## Goal of the exercise
Only one stretch of the data below should be repeated: the lines from the line containing "From Laredo, we" through the line containing "#### Selected references", inclusive, exactly as they are.

## Raw data

============================================================

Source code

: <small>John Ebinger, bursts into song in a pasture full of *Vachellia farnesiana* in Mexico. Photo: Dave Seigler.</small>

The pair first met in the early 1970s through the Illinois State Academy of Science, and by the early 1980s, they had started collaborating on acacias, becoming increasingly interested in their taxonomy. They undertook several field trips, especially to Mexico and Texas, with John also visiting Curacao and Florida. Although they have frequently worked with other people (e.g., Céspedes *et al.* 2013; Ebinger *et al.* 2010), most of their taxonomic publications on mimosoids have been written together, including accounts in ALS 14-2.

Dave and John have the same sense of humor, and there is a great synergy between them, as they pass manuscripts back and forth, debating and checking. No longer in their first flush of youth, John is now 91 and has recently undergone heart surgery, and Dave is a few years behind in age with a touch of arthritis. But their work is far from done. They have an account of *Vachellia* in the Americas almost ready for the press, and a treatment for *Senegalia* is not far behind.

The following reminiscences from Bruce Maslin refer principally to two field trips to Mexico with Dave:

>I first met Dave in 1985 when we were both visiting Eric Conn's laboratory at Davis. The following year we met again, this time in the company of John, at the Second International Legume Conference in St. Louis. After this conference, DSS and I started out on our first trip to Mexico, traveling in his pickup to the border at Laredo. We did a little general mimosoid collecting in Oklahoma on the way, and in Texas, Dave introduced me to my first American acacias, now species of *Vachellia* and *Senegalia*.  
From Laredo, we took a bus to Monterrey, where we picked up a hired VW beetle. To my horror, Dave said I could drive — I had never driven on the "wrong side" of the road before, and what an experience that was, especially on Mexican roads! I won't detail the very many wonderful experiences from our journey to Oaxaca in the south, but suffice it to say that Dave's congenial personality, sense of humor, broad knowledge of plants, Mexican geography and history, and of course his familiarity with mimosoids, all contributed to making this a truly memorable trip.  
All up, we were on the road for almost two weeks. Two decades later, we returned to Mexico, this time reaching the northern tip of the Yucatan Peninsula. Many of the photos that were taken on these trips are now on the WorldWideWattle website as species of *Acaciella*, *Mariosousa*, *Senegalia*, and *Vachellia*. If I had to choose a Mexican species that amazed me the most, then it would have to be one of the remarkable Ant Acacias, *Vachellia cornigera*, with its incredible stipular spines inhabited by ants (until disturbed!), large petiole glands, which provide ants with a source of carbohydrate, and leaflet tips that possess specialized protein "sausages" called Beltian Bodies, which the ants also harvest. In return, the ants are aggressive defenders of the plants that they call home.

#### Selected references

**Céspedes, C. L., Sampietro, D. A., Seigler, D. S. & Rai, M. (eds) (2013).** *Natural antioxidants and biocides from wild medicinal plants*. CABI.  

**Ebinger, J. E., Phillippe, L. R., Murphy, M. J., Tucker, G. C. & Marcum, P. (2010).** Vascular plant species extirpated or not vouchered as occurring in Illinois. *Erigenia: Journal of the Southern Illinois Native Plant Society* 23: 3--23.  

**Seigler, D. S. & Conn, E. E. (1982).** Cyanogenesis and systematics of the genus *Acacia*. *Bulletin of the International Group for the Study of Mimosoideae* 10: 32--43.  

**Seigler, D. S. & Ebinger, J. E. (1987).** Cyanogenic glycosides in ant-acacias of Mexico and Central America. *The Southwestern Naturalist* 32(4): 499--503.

============================================================

## Reply to the task
From Laredo, we took a bus to Monterrey, where we picked up a hired VW beetle. To my horror, Dave said I could drive — I had never driven on the "wrong side" of the road before, and what an experience that was, especially on Mexican roads! I won't detail the very many wonderful experiences from our journey to Oaxaca in the south, but suffice it to say that Dave's congenial personality, sense of humor, broad knowledge of plants, Mexican geography and history, and of course his familiarity with mimosoids, all contributed to making this a truly memorable trip.  
All up, we were on the road for almost two weeks. Two decades later, we returned to Mexico, this time reaching the northern tip of the Yucatan Peninsula. Many of the photos that were taken on these trips are now on the WorldWideWattle website as species of *Acaciella*, *Mariosousa*, *Senegalia*, and *Vachellia*. If I had to choose a Mexican species that amazed me the most, then it would have to be one of the remarkable Ant Acacias, *Vachellia cornigera*, with its incredible stipular spines inhabited by ants (until disturbed!), large petiole glands, which provide ants with a source of carbohydrate, and leaflet tips that possess specialized protein "sausages" called Beltian Bodies, which the ants also harvest. In return, the ants are aggressive defenders of the plants that they call home.

#### Selected references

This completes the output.